▶ **What this task involves**
Retype each line below precisely and omit all images.

▶ **Extracted data**

::::::::::

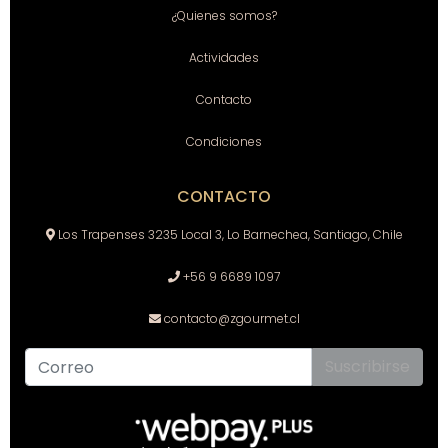
¿Quienes somos?
Actividades
Contacto
Condiciones
CONTACTO
Los Trapenses 3235 Local 3, Lo Barnechea, Santiago, Chile
+56 9 6689 1097
contacto@zgourmet.cl
Suscribirse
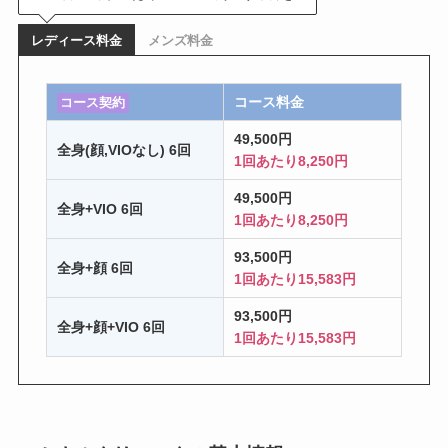
レディース料金
メンズ料金
コース料金
コース契約
49,500円
全身(顔,VIOなし) 6回
1回あたり8,250円
49,500円
全身+VIO 6回
1回あたり8,250円
93,500円
全身+顔 6回
1回あたり15,583円
93,500円
全身+顔+VIO 6回
1回あたり15,583円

::::::::::

▶ **Worked solution**
¿Quienes somos?
Actividades
Contacto
Condiciones
CONTACTO
Los Trapenses 3235 Local 3, Lo Barnechea, Santiago, Chile
+56 9 6689 1097
contacto@zgourmet.cl
Suscribirse
レディース料金
メンズ料金
コース料金
コース契約
49,500円
全身(顔,VIOなし) 6回
1回あたり8,250円
49,500円
全身+VIO 6回
1回あたり8,250円
93,500円
全身+顔 6回
1回あたり15,583円
93,500円
全身+顔+VIO 6回
1回あたり15,583円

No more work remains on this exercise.